E18 theme: RE-SOURCING
The fragility of the Earth's ecosystem and social crises lead to the imagination of alternative practices to harmful extraction of resources, overconsumption and pollution of living milieus. Regenerating projects embracing nature and culture are to be though and implemented. It is about weaving synergies between biogeophysical data with socio-spatial justice and health ones. Three main directions for designing forms of resilience and resourcing of inhabited milieus make possible to reactivate other forms of dynamics and narratives around the ecologies of living and caring.
1 - Re-sourcing through natural elements / risks
The natural and vital elements of water, air, earth and fire are today linked to risks and disasters which affect places, and the entire ecosystem of milieus from the moment that are triggered cataclysms, resulting from deleterious developments. In order to enable a new alliance with inhabited milieus, it is time to rethink these vital elements, by finding logics of adaptation with the built environment, and by combining them together in projects.

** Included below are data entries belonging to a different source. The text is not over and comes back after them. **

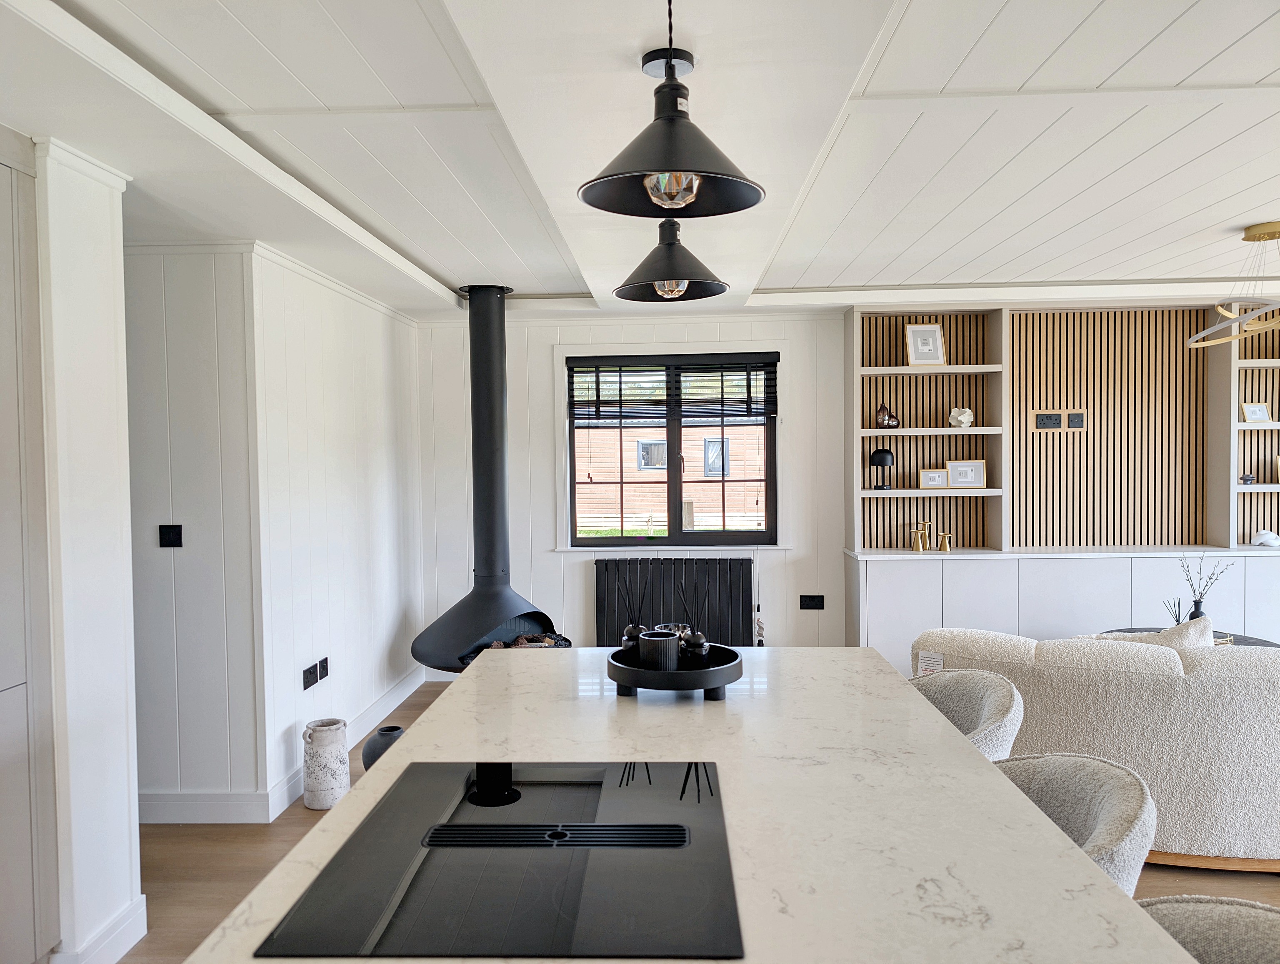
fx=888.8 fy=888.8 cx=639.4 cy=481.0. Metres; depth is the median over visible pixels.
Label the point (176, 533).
light switch
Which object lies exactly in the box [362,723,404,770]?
dark vase
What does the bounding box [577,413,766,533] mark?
brick building
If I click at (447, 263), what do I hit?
ceiling
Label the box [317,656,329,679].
wall socket
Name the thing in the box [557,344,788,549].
window
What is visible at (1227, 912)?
bar stool
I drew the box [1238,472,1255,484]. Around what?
small ornament
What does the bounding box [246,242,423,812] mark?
left wall
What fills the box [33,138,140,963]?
near left wall
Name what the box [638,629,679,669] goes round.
holder
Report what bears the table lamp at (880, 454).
on the built-in shelving unit at (956, 602)
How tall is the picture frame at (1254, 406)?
0.141 m
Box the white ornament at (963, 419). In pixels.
[947,407,974,427]
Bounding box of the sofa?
[908,622,1279,872]
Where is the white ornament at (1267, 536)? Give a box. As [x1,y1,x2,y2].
[1251,529,1279,546]
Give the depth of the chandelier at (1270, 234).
4.02 m
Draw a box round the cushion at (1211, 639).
[1088,617,1217,649]
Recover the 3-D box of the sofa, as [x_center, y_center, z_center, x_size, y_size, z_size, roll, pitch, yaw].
[2.205,0.960,3.569,2.240,0.842,1.055,0,2,24]
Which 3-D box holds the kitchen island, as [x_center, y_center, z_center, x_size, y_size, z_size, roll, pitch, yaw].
[0.081,1.022,1.332,1.134,0.858,3.479,-1,2,2]
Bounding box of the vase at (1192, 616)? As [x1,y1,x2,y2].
[1188,598,1205,619]
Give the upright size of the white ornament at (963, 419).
0.133 m
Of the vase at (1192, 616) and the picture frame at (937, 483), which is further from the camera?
the picture frame at (937, 483)
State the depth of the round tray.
2.16 m
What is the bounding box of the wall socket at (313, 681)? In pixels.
[302,662,317,690]
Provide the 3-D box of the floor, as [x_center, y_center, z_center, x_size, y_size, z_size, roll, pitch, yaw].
[1.393,1.480,2.328,8.426,0.105,7.214,-1,2,2]
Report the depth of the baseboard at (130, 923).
2.70 m
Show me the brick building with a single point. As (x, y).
(692, 446)
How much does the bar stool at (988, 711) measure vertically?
0.917 m
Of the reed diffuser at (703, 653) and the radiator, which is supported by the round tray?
the reed diffuser at (703, 653)
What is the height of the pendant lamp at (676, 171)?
0.514 m
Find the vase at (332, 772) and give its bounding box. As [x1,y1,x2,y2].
[302,718,349,810]
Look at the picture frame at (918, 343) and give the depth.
5.82 m
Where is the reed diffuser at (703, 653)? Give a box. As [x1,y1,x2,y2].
[675,573,710,660]
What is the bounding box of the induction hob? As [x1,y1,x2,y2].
[249,761,744,961]
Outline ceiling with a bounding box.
[0,0,1279,319]
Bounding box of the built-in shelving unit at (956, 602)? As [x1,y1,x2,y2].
[845,296,1277,666]
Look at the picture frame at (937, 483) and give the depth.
5.86 m
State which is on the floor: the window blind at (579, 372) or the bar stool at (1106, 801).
the bar stool at (1106, 801)
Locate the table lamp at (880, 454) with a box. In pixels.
[868,447,893,490]
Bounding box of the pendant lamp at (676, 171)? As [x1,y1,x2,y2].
[578,0,765,217]
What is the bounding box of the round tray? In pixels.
[604,642,744,699]
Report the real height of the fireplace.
2.590 m
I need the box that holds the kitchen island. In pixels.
[189,645,1188,963]
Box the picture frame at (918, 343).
[905,323,945,365]
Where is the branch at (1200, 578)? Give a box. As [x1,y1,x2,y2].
[1176,551,1237,608]
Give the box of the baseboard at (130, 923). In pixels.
[49,892,148,963]
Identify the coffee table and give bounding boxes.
[1096,626,1279,646]
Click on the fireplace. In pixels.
(493, 377)
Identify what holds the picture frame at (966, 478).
in the built-in shelving unit at (956, 602)
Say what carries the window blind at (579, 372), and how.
attached to the window at (566, 475)
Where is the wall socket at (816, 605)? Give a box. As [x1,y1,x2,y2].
[798,594,824,609]
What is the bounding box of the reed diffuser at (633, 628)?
[617,570,647,653]
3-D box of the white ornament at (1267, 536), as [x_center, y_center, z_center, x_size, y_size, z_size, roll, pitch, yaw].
[4.051,0.362,5.723,0.207,0.112,0.129,0,2,21]
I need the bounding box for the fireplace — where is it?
[410,283,559,674]
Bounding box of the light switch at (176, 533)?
[158,523,182,547]
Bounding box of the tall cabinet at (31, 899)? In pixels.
[0,140,59,963]
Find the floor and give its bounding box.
[105,673,1279,963]
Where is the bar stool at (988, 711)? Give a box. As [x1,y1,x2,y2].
[906,668,1023,762]
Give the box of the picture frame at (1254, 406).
[1240,401,1271,423]
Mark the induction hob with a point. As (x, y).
(579, 841)
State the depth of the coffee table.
4.85 m
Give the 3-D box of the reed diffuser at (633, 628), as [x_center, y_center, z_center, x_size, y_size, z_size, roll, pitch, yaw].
[-0.020,0.366,2.448,0.088,0.257,0.086,1,2,40]
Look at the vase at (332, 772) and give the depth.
3.86 m
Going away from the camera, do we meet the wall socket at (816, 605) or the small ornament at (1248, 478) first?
the small ornament at (1248, 478)
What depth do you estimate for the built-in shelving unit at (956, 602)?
5.86 m
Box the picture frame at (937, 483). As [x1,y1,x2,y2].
[917,468,948,488]
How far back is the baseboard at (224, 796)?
3.73 m
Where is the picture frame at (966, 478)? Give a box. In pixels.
[945,459,986,488]
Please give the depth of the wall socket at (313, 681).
4.13 m
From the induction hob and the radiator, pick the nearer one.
the induction hob
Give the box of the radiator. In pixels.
[594,556,756,647]
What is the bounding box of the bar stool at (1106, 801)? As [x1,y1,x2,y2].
[994,750,1155,895]
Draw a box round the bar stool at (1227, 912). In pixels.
[1131,895,1279,963]
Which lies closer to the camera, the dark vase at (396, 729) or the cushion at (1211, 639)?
the cushion at (1211, 639)
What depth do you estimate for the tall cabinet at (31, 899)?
2.44 m
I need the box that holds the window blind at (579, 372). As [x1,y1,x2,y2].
[566,353,779,422]
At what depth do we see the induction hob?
1.28 m
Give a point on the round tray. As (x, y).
(706, 673)
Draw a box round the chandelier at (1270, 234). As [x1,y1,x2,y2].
[1189,221,1279,346]
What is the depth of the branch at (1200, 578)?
4.84 m
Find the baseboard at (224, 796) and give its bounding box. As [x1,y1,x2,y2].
[138,790,272,823]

2 - Re-sourcing through ways of life and inclusivity
The reconsideration of living conditions also requires sustained attention to changes in lifestyles in a hyper-connected digital world. Arrangements capable of simultaneously preserving intimacy, commonality and solidarity are at stake, correlated with bioclimatic and permacultural strategies in which humans and non-humans can cooperate.
3 - Re-sourcing through materiality
The already built now constituting a phenomenal source of materials, it is important to design devices for transforming existing buildings driven by the strategy of the 3 R’s (Reduce, Reuse, Recycle): Reduce new construction. Reuse in the sense of reusing already constructed spaces and materials. Recycle by using bio-geo sourced materials (earth, stone, fiber), anticipating deconstruction and becoming local again (mobilizing know-how and materials present on the sites).

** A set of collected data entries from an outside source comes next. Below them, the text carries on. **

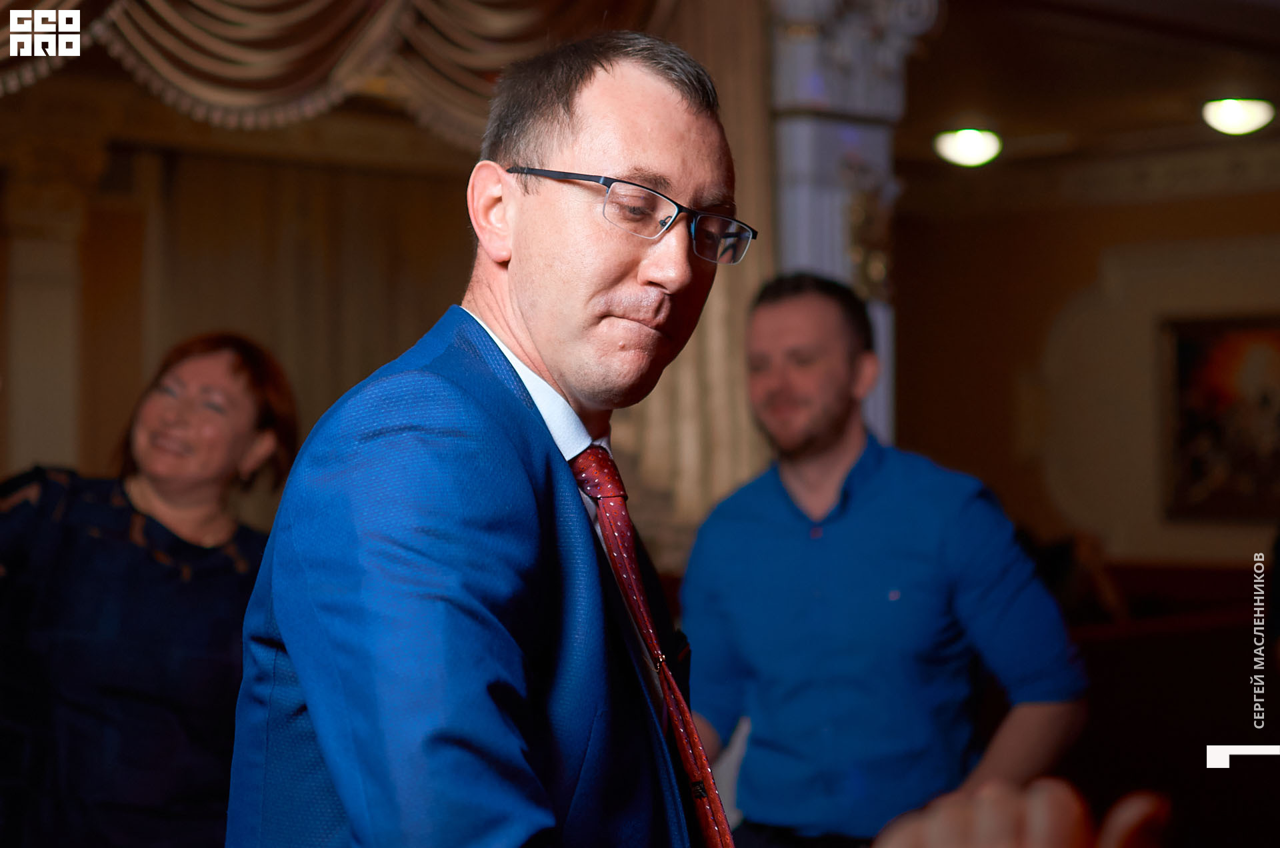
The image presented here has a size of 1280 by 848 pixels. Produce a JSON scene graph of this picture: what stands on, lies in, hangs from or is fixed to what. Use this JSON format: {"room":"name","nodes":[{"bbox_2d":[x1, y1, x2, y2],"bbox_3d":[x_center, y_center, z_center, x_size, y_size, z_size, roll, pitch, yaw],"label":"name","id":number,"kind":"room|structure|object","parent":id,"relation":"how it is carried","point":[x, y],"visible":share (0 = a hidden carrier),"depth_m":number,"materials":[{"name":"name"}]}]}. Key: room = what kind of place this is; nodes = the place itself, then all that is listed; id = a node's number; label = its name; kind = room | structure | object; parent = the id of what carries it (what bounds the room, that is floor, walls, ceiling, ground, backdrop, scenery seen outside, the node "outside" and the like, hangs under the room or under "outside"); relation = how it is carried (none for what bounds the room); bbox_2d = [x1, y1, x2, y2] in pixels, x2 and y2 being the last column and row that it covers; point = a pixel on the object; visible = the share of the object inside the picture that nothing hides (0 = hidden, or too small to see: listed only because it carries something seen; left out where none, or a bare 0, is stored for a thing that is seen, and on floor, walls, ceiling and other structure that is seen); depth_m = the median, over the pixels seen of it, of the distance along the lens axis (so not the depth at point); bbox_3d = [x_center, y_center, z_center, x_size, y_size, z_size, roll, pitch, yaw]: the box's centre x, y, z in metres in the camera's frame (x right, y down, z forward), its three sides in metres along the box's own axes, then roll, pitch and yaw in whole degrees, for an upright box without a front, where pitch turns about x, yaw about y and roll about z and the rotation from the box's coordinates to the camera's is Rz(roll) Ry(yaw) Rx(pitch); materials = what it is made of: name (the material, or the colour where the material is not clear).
{"room":"event hall","nodes":[
{"label":"event hall","id":0,"kind":"room"},
{"bbox_2d":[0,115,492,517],"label":"wall","id":1,"kind":"structure","parent":0,"point":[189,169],"depth_m":7.89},
{"bbox_2d":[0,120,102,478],"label":"pilaster","id":2,"kind":"structure","parent":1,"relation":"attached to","point":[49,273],"depth_m":7.38,"materials":[{"name":"stone"}]},
{"bbox_2d":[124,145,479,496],"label":"curtain","id":3,"kind":"object","parent":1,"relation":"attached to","point":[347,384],"visible":0.38,"depth_m":8.26,"materials":[{"name":"beige fabric"}]},
{"bbox_2d":[0,0,677,144],"bbox_3d":[-1.306,-1.223,4.679,3.583,1.137,0.633,1,-1,-42],"label":"curtain valance","id":4,"kind":"object","parent":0,"point":[11,51],"visible":0.79,"depth_m":5.00,"materials":[{"name":"fabric"}]},
{"bbox_2d":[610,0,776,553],"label":"curtain","id":5,"kind":"object","parent":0,"point":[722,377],"visible":0.32,"depth_m":5.26,"materials":[{"name":"fabric"}]},
{"bbox_2d":[868,776,1169,847],"bbox_3d":[0.151,0.287,0.848,0.469,0.214,0.506,1,-1,-42],"label":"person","id":6,"kind":"object","parent":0,"point":[1143,799],"visible":0.95,"depth_m":0.96},
{"bbox_2d":[886,0,1279,179],"bbox_3d":[1.237,-1.518,5.648,7.249,0.152,5.719,1,-1,-42],"label":"ceiling","id":7,"kind":"structure","parent":0,"point":[1178,119],"depth_m":7.47,"materials":[{"name":"brown wood"}]},
{"bbox_2d":[932,126,1002,167],"bbox_3d":[1.559,-1.311,8.721,0.349,0.145,0.346,1,-1,-42],"label":"ceiling light","id":8,"kind":"object","parent":7,"relation":"attached to","point":[973,137],"visible":0.98,"depth_m":8.63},
{"bbox_2d":[1200,96,1274,136],"bbox_3d":[2.600,-1.337,8.005,0.327,0.134,0.324,1,-1,-42],"label":"ceiling light","id":9,"kind":"object","parent":7,"relation":"attached to","point":[1236,117],"visible":0.98,"depth_m":7.93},
{"bbox_2d":[889,147,1279,580],"bbox_3d":[2.854,0.044,9.144,0.353,3.007,3.231,1,-1,-42],"label":"wall","id":10,"kind":"structure","parent":0,"point":[1118,540],"depth_m":9.67,"materials":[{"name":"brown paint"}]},
{"bbox_2d":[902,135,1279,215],"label":"crown molding","id":11,"kind":"structure","parent":10,"relation":"attached to","point":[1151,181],"depth_m":9.46,"materials":[{"name":"beige paint"}]},
{"bbox_2d":[1160,311,1279,521],"bbox_3d":[3.082,-0.029,9.061,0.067,1.079,0.914,1,-1,-42],"label":"framed picture","id":12,"kind":"object","parent":10,"relation":"attached to","point":[1196,471],"visible":0.95,"depth_m":9.19},
{"label":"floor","id":13,"kind":"structure","parent":0,"visible":0},
{"bbox_2d":[0,330,297,847],"bbox_3d":[-0.968,0.570,3.355,0.707,1.415,0.690,1,-1,-42],"label":"woman","id":14,"kind":"object","parent":13,"relation":"on","point":[83,550],"visible":0.91,"depth_m":3.17},
{"bbox_2d":[228,28,751,847],"bbox_3d":[-0.063,0.418,1.852,0.723,1.581,0.634,1,-1,-42],"label":"man","id":15,"kind":"object","parent":13,"relation":"on","point":[522,325],"visible":0.98,"depth_m":1.66},
{"bbox_2d":[767,0,942,446],"bbox_3d":[0.547,-0.068,5.338,0.687,2.768,0.652,1,-1,-42],"label":"column","id":16,"kind":"structure","parent":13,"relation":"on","point":[803,135],"depth_m":5.21,"materials":[{"name":"white paint"}]},
{"bbox_2d":[674,270,1088,847],"bbox_3d":[0.429,0.553,3.450,0.573,1.644,0.733,1,-1,-42],"label":"man","id":17,"kind":"object","parent":13,"relation":"on","point":[793,488],"visible":0.99,"depth_m":3.25},
{"bbox_2d":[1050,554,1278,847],"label":"bench","id":18,"kind":"object","parent":13,"relation":"on","point":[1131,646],"visible":0.47,"depth_m":6.51,"materials":[{"name":"brown"}]}
]}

This is to promote the preservation of natural resources.Each site will be presented at two scales:
— The territorial scale of the “reflection site” (red limit) which will reveal the geographical and ecological elements (topography, geology, natural elements, etc.), the logic of mobility and large-scale lifestyles –using maximum mapping– and which impact the project site today and, potentially, in the future.
— The proximity scale, that of the “project site”, where the existing situation (physical space, nature, lifestyles) and the city’s intentions for its development in the future will be presented in a clear and precise manner.

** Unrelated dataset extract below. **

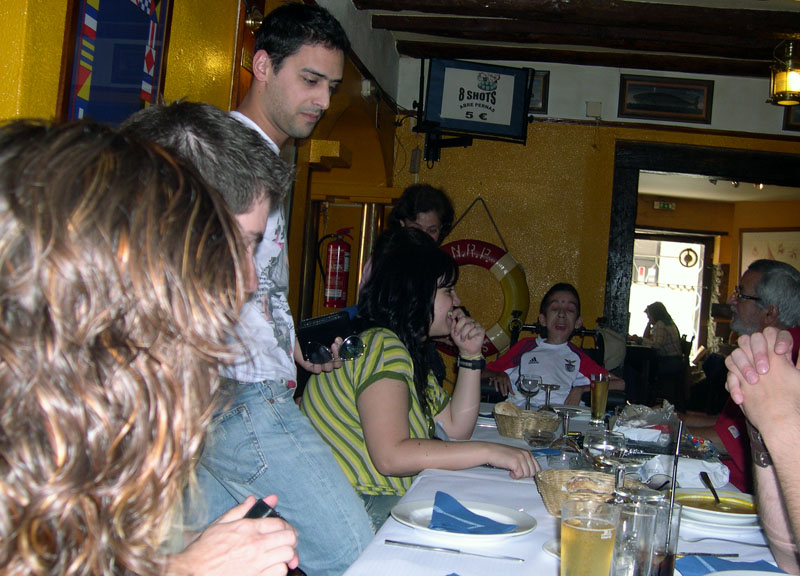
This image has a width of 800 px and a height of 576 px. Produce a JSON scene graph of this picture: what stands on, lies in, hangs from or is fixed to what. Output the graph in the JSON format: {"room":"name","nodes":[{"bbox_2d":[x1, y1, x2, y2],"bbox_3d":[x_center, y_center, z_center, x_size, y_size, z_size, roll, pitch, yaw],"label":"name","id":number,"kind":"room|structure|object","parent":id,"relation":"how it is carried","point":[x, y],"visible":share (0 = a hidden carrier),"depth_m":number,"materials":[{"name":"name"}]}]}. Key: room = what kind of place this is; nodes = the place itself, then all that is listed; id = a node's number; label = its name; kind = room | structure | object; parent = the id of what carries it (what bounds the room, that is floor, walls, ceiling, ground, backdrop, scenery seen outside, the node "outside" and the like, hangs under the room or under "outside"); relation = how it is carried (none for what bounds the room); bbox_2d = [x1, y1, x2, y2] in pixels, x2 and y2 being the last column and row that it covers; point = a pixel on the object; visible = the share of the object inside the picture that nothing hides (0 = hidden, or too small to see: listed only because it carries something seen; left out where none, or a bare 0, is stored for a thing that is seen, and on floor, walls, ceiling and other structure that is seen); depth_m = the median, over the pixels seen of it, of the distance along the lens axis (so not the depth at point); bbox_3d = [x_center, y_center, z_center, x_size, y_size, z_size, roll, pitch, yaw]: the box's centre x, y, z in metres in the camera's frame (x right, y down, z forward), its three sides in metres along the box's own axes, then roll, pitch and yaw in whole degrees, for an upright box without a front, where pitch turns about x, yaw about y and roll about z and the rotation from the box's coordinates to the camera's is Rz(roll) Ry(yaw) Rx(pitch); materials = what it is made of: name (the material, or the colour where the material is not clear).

Questions to the competitors
The challenge for competitors, in their project-processes, will be to converge the three types of resources because it is their intersection which will generate a promising spectrum of resilient projects in the face of the scarcity of resources and the vulnerability of sites.
The questions asked are:
.What are the new ways of designing to adapt to climate change: rising water levels, air pollution, drought, etc.?
.How to introduce into projects the regeneration and remediation of soils making them more porous and alive, increasing the biodiversity in the built spaces, in order to make them more livable?
.How can we imagine new dynamic and productive use scenarios to revitalize communities of humans and other than humans?
.How can we invent a new materiality of the spaces that can result from the use of bio- materials originating mainly from local resources and falling within the logic of a circular economy?
.How can we hybridize inside the teams the different skills necessary for these projects which combine the consideration of natural elements, new lifestyles and the use of bio- materials?
.Which scales should be mixed to make the proposed answers relevant? Can a project on a proximity site be combined with reflection on the larger scale of the territory? Should an urban project also be available on a proximity scale to illustrate its impact?